Political RSOs on campus

From left to right, Evan Oudekerk of the Young Americans for Liberty, Jack Levy of the College Democrats, Daniel Jaruzel of the Democratic Socialists and Jacob Menhee of the College Republicans. 

Western Michigan University students debated environmentalism, gerrymandering, voting and more during a WeVote hosted panel on Nov. 2.

Representatives of four political RSOs, the College Republicans, College Democrats, Young Americans for Liberty and the Democratic Socialists of America, responded to questions curated from the internet regarding the issues facing young voters.

The panel began with each group describing their purpose and goals. Jack Levy of the College Democrats and Jacob Menhee of the College Republicans both said that their groups exist to encourage young people’s engagement with their affiliate parties. For the other two groups, neither of which endorses a specific party, the answer was less straightforward.

“For us it’s all about long term goals,” said Daniel Jaruzel of the Democratic Socialists. “Our long term goal is to democratize control over the means of production.” Their short term goal, he said, was to see all three Michigan ballot proposals pass.

“What we focus on is individual liberty and the Bill of Rights,” said Evan Oudekerk, speaking on behalf of the Young Americans for Liberty. “If you’re a libertarian and you think that means voting just for libertarian candidates, well you’re just not going to win any elections,” he said.
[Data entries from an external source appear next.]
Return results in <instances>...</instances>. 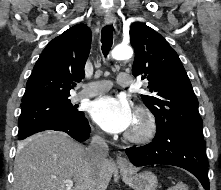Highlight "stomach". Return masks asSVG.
<instances>
[{
    "label": "stomach",
    "instance_id": "0dacf381",
    "mask_svg": "<svg viewBox=\"0 0 221 190\" xmlns=\"http://www.w3.org/2000/svg\"><path fill=\"white\" fill-rule=\"evenodd\" d=\"M121 175L133 190H156L158 186L157 177L151 171L135 173L121 169Z\"/></svg>",
    "mask_w": 221,
    "mask_h": 190
}]
</instances>
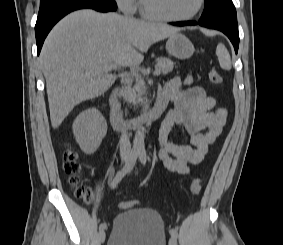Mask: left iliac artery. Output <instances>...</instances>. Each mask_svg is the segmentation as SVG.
Instances as JSON below:
<instances>
[{"instance_id":"1","label":"left iliac artery","mask_w":283,"mask_h":245,"mask_svg":"<svg viewBox=\"0 0 283 245\" xmlns=\"http://www.w3.org/2000/svg\"><path fill=\"white\" fill-rule=\"evenodd\" d=\"M139 159H140V162L145 165L146 164V152L144 149H141L139 151ZM169 233L172 237H174L175 239L178 237V232L176 229L172 228L169 230Z\"/></svg>"}]
</instances>
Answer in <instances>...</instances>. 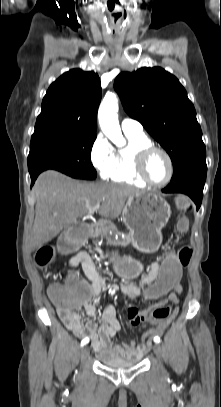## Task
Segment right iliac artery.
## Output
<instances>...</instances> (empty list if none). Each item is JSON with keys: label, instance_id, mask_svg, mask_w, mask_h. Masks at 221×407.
I'll use <instances>...</instances> for the list:
<instances>
[{"label": "right iliac artery", "instance_id": "right-iliac-artery-1", "mask_svg": "<svg viewBox=\"0 0 221 407\" xmlns=\"http://www.w3.org/2000/svg\"><path fill=\"white\" fill-rule=\"evenodd\" d=\"M88 342H89V339H88V338H84V339L81 341V346L86 345Z\"/></svg>", "mask_w": 221, "mask_h": 407}]
</instances>
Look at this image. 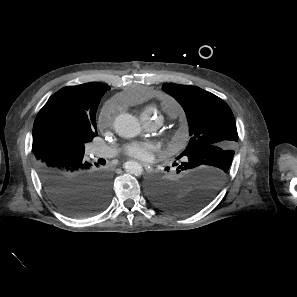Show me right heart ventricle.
<instances>
[{"label": "right heart ventricle", "instance_id": "e07e8e85", "mask_svg": "<svg viewBox=\"0 0 297 297\" xmlns=\"http://www.w3.org/2000/svg\"><path fill=\"white\" fill-rule=\"evenodd\" d=\"M160 107L167 111V112H172L173 111V107L174 105L168 101V100H162L160 102ZM152 115V108H146L143 112H142V117L144 119H147L148 117H150Z\"/></svg>", "mask_w": 297, "mask_h": 297}]
</instances>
Oudekerk endorsed split ticket voting, saying that while he typically supports Republicans, he has always split his ballot between the parties.

The groups also discussed their positions on the ballot proposals at stake this November. “Our stance, or the official stance endorsed by the Republican party, is vote no on all three proposals,” said Menhee. Within the College Republicans, and the Republican Party at large, there are some who are planning to vote yes on Proposal 1, he clarified.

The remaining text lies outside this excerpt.